• Suas instruções: Reproduza integralmente o trecho sobre o processo de Papon, sem alterar nada.

• Trecho:
- - -

Eu me beneficiei bastante com esse processo que me perturbou. Quase todo o mundo falava dele com curiosidade e às vezes indignação. Eu ouvia: “Não vale a pena julgar Papon, é preciso abatê-lo imediatamente.” Ao que outros respondiam: “Ele não é culpado de nada, deve ser libertado.”
Enfim, falava-se!
Pessoas me fizeram perguntas, interessaram-se, admiraram-se, maravilharam-se, compadeceram-se: minha cripta já não tinha razão de existir, uma vez que me davam a palavra. Pude contar, nessa ocasião, quando me vinha à cabeça, duas ou três coisas sobre a ruptura da minha infância e sobre minhas tentativas de existência. Expressando-me, eu me tornava como todo mundo. É estranho escrever isso, pois calar provocava em mim um sentimento de mal-estar tanto quanto falar. Mesmo expressando-me, eu não era como todo mundo. Como responder a “As pessoas que o protegeram abusaram de você? Os Justos que não foram deportados colaboraram? Você perdoou?”.
Nem ódio, nem perdão.
Ninguém pediu meu perdão, salvo talvez os jovens alemães que se sentem ainda culpados dos crimes de seus avós. Por que me pedem perdão? Quando um homem viola uma mulher, o filho dele não é posto na cadeia.

- - -

• Dados brutos:
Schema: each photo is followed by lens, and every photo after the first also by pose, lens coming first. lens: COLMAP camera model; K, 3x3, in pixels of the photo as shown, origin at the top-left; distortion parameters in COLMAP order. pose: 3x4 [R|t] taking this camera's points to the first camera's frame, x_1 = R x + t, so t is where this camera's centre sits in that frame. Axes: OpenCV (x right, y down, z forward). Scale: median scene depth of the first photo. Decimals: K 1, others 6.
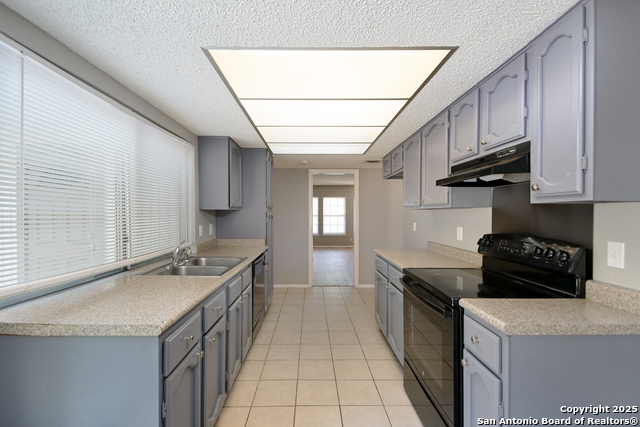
lens RADIAL K [[283.8, 0, 317.2], [0, 283.8, 214.1], [0, 0, 1]] dist [0.013988, -0.002544]
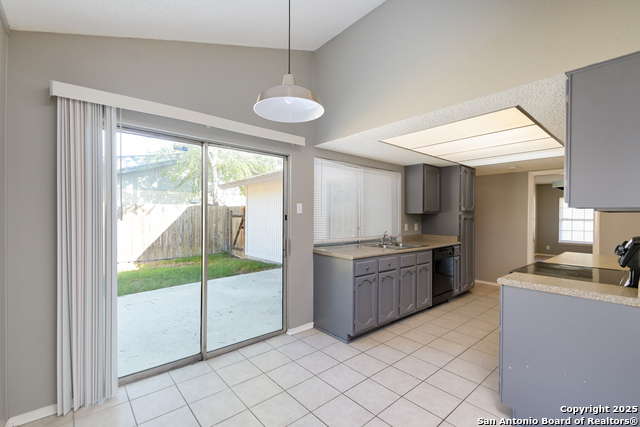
lens RADIAL K [[283.8, 0, 322.0], [0, 283.8, 215.7], [0, 0, 1]] dist [0.013988, -0.002544]
pose [[0.664836, 0.004959, -0.746973, 0.429658], [-0.008419, 0.999964, -0.000855, 0.001357], [0.746942, 0.006857, 0.664854, -0.352619]]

- - -

• Solução da tarefa:
Eu me beneficiei bastante com esse processo que me perturbou. Quase todo o mundo falava dele com curiosidade e às vezes indignação. Eu ouvia: “Não vale a pena julgar Papon, é preciso abatê-lo imediatamente.” Ao que outros respondiam: “Ele não é culpado de nada, deve ser libertado.”
Enfim, falava-se!
Pessoas me fizeram perguntas, interessaram-se, admiraram-se, maravilharam-se, compadeceram-se: minha cripta já não tinha razão de existir, uma vez que me davam a palavra. Pude contar, nessa ocasião, quando me vinha à cabeça, duas ou três coisas sobre a ruptura da minha infância e sobre minhas tentativas de existência. Expressando-me, eu me tornava como todo mundo. É estranho escrever isso, pois calar provocava em mim um sentimento de mal-estar tanto quanto falar. Mesmo expressando-me, eu não era como todo mundo. Como responder a “As pessoas que o protegeram abusaram de você? Os Justos que não foram deportados colaboraram? Você perdoou?”.
Nem ódio, nem perdão.
Ninguém pediu meu perdão, salvo talvez os jovens alemães que se sentem ainda culpados dos crimes de seus avós. Por que me pedem perdão? Quando um homem viola uma mulher, o filho dele não é posto na cadeia.